© ManreoQuatre listes à gauche, deux à droite, deux à l'extrême gauche: les électeurs du Nord-Pas-de-Calais ont l'embarras du choix. Dans cette région de presque 4 millions d'habitants, chacun veut défendre ses couleurs. Pas sûr que cela suffise à convaincre les électeurs de se déplacer. Longtemps l'une des plus civique de France, la région a atteint 28% d'abstention au premier tour de la présidentielle de 2002. Autre clé du scrutin, les extrêmes: Front national et extrême gauche ne cessent de progresser.

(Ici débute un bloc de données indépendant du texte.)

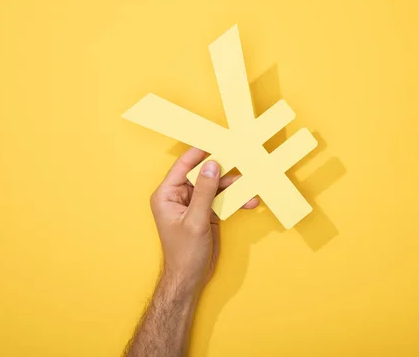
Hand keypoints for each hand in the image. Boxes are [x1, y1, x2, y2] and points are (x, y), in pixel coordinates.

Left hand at [150, 147, 258, 291]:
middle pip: (203, 175)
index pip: (183, 166)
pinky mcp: (206, 213)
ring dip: (233, 187)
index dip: (200, 153)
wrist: (190, 279)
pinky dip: (235, 200)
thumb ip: (204, 191)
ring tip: (251, 184)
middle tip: (241, 160)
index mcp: (167, 194)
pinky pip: (222, 200)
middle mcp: (179, 196)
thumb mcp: (195, 220)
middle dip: (223, 170)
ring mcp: (194, 204)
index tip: (216, 141)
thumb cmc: (184, 253)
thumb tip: (212, 165)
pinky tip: (249, 200)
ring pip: (215, 187)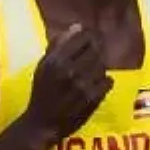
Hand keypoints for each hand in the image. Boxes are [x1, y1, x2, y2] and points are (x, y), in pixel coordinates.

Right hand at [21, 24, 111, 143]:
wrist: (43, 123)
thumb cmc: (42, 92)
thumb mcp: (43, 65)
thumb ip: (58, 45)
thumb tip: (77, 27)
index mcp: (56, 60)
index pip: (83, 36)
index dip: (88, 37)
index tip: (87, 41)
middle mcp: (70, 70)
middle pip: (96, 49)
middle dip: (95, 52)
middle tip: (89, 59)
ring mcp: (83, 85)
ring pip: (103, 65)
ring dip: (99, 67)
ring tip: (90, 74)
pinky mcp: (93, 98)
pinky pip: (108, 81)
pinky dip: (104, 82)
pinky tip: (94, 85)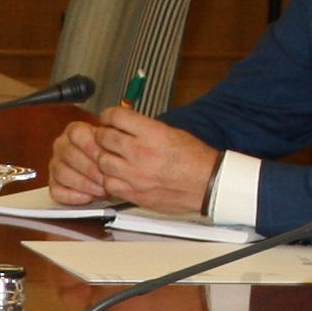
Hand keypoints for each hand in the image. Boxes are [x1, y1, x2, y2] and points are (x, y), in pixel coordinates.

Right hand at [42, 118, 109, 203]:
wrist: (110, 171)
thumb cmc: (112, 156)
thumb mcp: (114, 146)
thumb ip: (111, 145)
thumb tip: (112, 154)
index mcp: (74, 131)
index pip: (76, 133)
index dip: (90, 146)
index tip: (104, 157)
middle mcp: (62, 145)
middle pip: (69, 155)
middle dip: (90, 169)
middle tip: (106, 178)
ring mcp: (56, 165)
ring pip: (62, 173)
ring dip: (83, 184)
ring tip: (101, 190)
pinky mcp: (54, 184)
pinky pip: (57, 191)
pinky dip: (72, 196)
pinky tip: (88, 197)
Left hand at [79, 106, 221, 217]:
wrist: (209, 185)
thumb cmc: (195, 159)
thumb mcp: (172, 132)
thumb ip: (145, 129)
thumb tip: (125, 125)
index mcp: (153, 134)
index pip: (117, 116)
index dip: (108, 115)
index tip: (108, 118)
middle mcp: (141, 153)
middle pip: (104, 138)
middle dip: (103, 135)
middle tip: (106, 137)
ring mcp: (136, 176)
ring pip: (102, 162)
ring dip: (104, 157)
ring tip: (112, 157)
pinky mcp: (136, 194)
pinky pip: (109, 185)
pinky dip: (110, 179)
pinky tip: (118, 176)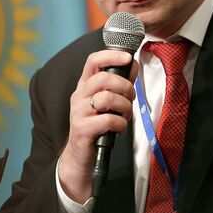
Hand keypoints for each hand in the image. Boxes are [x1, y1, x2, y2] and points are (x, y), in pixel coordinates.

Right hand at [58, 50, 138, 202]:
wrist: (80, 156)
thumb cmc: (97, 126)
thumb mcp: (108, 102)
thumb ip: (120, 83)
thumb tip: (133, 65)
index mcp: (85, 86)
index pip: (92, 61)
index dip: (111, 55)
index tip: (128, 58)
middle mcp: (79, 96)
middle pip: (103, 79)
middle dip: (125, 87)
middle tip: (130, 98)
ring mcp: (79, 112)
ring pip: (107, 98)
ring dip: (124, 107)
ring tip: (125, 116)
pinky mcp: (82, 129)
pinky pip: (109, 119)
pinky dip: (120, 124)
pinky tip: (119, 129)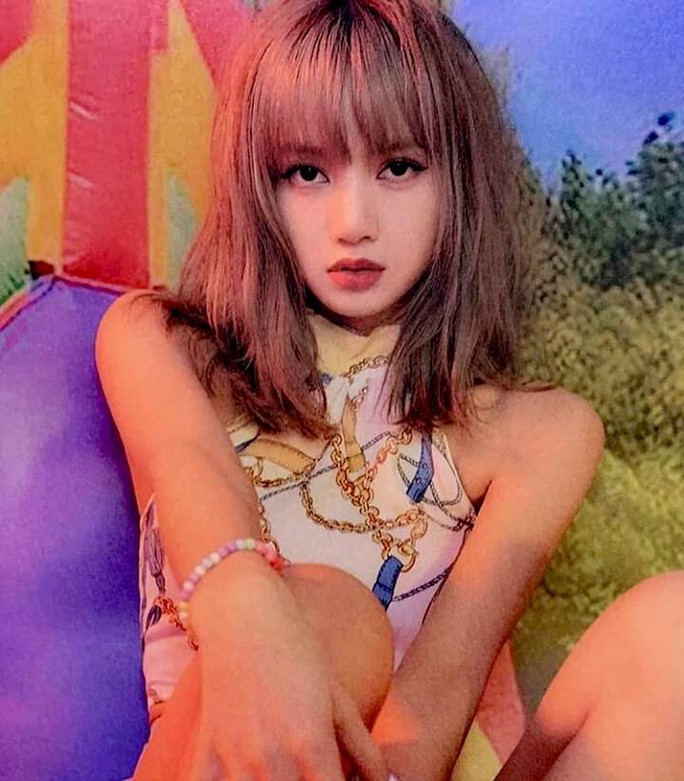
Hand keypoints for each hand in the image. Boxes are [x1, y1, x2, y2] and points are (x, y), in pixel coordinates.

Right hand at [185, 556, 388, 780]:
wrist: (243, 615)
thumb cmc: (296, 650)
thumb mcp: (336, 696)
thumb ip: (362, 747)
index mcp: (311, 744)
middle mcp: (273, 759)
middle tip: (309, 773)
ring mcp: (235, 760)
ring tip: (284, 775)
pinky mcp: (205, 754)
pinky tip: (243, 778)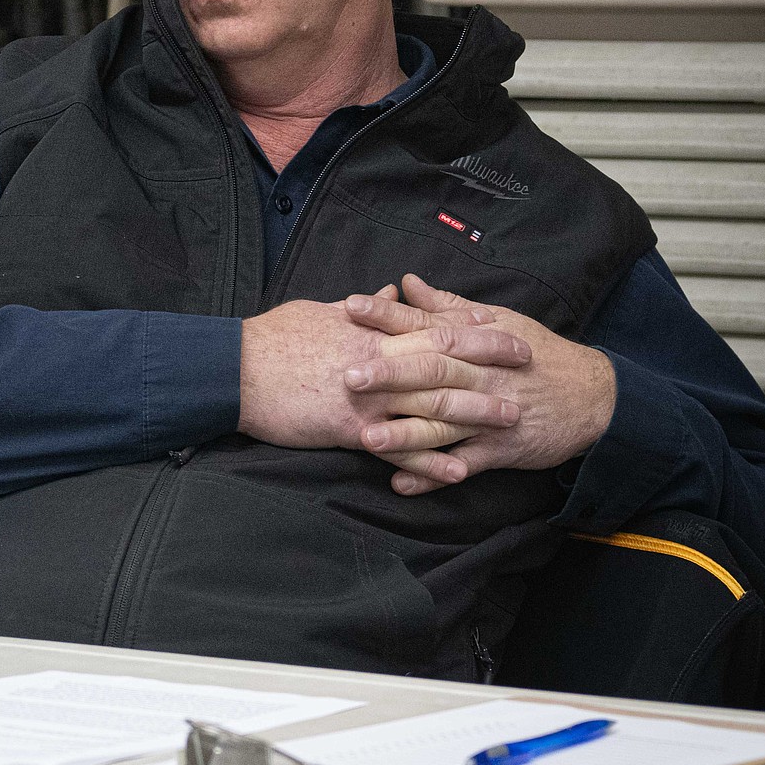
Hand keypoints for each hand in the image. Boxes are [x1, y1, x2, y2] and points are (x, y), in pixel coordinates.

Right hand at [238, 290, 526, 453]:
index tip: (503, 326)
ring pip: (432, 403)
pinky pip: (399, 447)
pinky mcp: (349, 427)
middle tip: (529, 364)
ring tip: (513, 420)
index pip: (432, 323)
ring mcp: (367, 395)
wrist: (235, 369)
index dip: (471, 326)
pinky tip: (459, 472)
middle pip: (445, 358)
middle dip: (490, 361)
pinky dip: (431, 460)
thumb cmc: (273, 339)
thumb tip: (388, 293)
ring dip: (475, 412)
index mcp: (369, 330)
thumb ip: (359, 308)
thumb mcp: (318, 312)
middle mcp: (377, 359)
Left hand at [345, 275, 615, 493]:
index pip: (426, 324)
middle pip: (432, 371)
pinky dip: (433, 475)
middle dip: (390, 374)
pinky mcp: (501, 449)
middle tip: (348, 376)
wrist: (592, 397)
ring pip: (443, 423)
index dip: (388, 315)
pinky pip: (463, 464)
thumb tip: (406, 282)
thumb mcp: (498, 321)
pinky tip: (401, 483)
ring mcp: (489, 414)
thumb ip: (446, 305)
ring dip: (404, 433)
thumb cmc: (537, 354)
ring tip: (366, 438)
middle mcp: (480, 375)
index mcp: (475, 340)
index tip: (350, 306)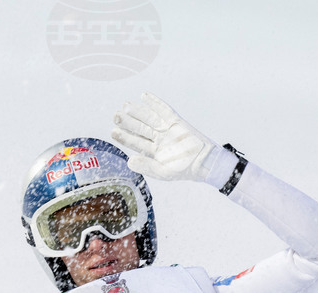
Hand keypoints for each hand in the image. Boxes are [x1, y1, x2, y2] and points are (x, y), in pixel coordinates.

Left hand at [111, 92, 227, 185]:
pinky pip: (164, 110)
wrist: (203, 163)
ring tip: (126, 106)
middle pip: (140, 127)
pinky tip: (144, 96)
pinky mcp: (176, 122)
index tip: (113, 131)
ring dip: (138, 111)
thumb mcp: (163, 172)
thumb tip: (129, 161)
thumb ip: (146, 166)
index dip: (124, 136)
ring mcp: (166, 129)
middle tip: (115, 115)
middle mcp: (157, 138)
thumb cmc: (183, 170)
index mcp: (152, 151)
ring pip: (149, 118)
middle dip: (128, 122)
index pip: (135, 141)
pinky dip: (155, 103)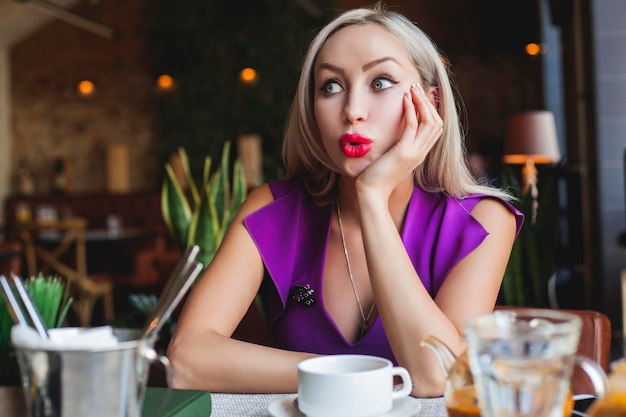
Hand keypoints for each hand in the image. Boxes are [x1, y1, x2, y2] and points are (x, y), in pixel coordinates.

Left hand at [356, 83, 442, 199]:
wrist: (370, 194)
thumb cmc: (375, 177)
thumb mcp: (389, 158)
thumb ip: (395, 146)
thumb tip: (392, 133)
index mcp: (419, 154)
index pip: (435, 128)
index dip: (431, 110)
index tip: (421, 96)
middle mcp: (420, 153)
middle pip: (437, 122)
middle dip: (429, 102)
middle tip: (418, 87)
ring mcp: (414, 153)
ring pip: (430, 122)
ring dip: (422, 102)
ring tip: (413, 88)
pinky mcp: (404, 152)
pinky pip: (412, 126)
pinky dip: (411, 109)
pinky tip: (405, 98)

Si le Nord Pas-de-Calais est la troisième région la plus peuplée de France, avec ses sept métropoles de plus de 100.000 habitants, et la plus jeune avec 28% de moins de 25 ans, c'est aussi l'une de celles où le taux de chômage est le plus fort: 12,3% contre 9,5% au niveau national. Une "insécurité sociale" exploitée par le Front national qui, avec l'épidémie de légionellose dans le Pas-de-Calais, peut aussi jouer sur "l'insécurité sanitaire". Tête de liste, Carl Lang, 46 ans, kinésithérapeute, secrétaire général du parti et élu régional depuis 1992, a ajouté au couplet sur "l'islamisation", une attaque contre "la politique ultramondialiste et ultralibérale" dont est victime le Pas-de-Calais. Il compte bien être au second tour en mars. En 2002, au premier tour de la présidentielle, Jean-Marie Le Pen était arrivé en tête dans les deux départements du Nord et du Pas-de-Calais puis lors des législatives, le FN avait fait plus de 14%. Le MNR de Bruno Mégret présente aussi ses candidats, derrière Yann Phelippeau, 73 ans.
A l'autre extrême, Arlette Laguiller et Olivier Besancenot, candidats à la présidentielle, ont attiré à eux deux 12,6% des suffrages - alors que Robert Hue plafonnait à 5%. Lors des régionales de 1998, Lutte Ouvrière a obtenu 7 élus (6,3% des voix). Dans ce contexte, la liste commune LO/LCR conduite par la trotskiste Nicole Baudrin peut espérer se maintenir au second tour.
François Bayrou a défendu "le pluralisme" et Valérie Létard confirmé qu'elle conduirait une liste autonome. Son offre d'union rejetée, Jean-Paul Delevoye mènera donc seul la liste UMP. Ancien maire de Bapaume, conseiller général du Pas-de-Calais, député et sénateur, l'actuel ministre de la Fonction publique de Jean-Pierre Raffarin espère faire basculer cette terre traditionnelle de la gauche – elle y tient les deux conseils généraux, 12 des 17 plus grandes villes et 24 circonscriptions sur 38.
La gauche part divisée. Trois listes, plus celle des trotskistes: l'heure n'est plus à l'union qui prévalait dans l'assemblée régionale sortante. Daniel Percheron, sénateur du Pas-de-Calais, devenu président socialiste de la région en 2001 quand Michel Delebarre a décidé de se consacrer à sa ville de Dunkerque, se représente. Les Verts qui ont présidé la région avec Marie-Christine Blandin en 1992, veulent, derrière Jean-François Caron, exprimer leur "spécificité", sur le nucléaire, les OGM, "l'urgence écologique"... De leurs côtés, les communistes expliquent qu'ils ont tiré les leçons de l'échec du 21 avril: leur tête de liste Alain Bocquet veut "entrer en résistance contre la politique du gouvernement et le diktat du MEDEF". Le député-maire de Saint-Amand-les-Eaux (Nord) qui préside le groupe du PCF à l'Assemblée fait de l'emploi sa première priorité et appelle la région à "entrer en résistance".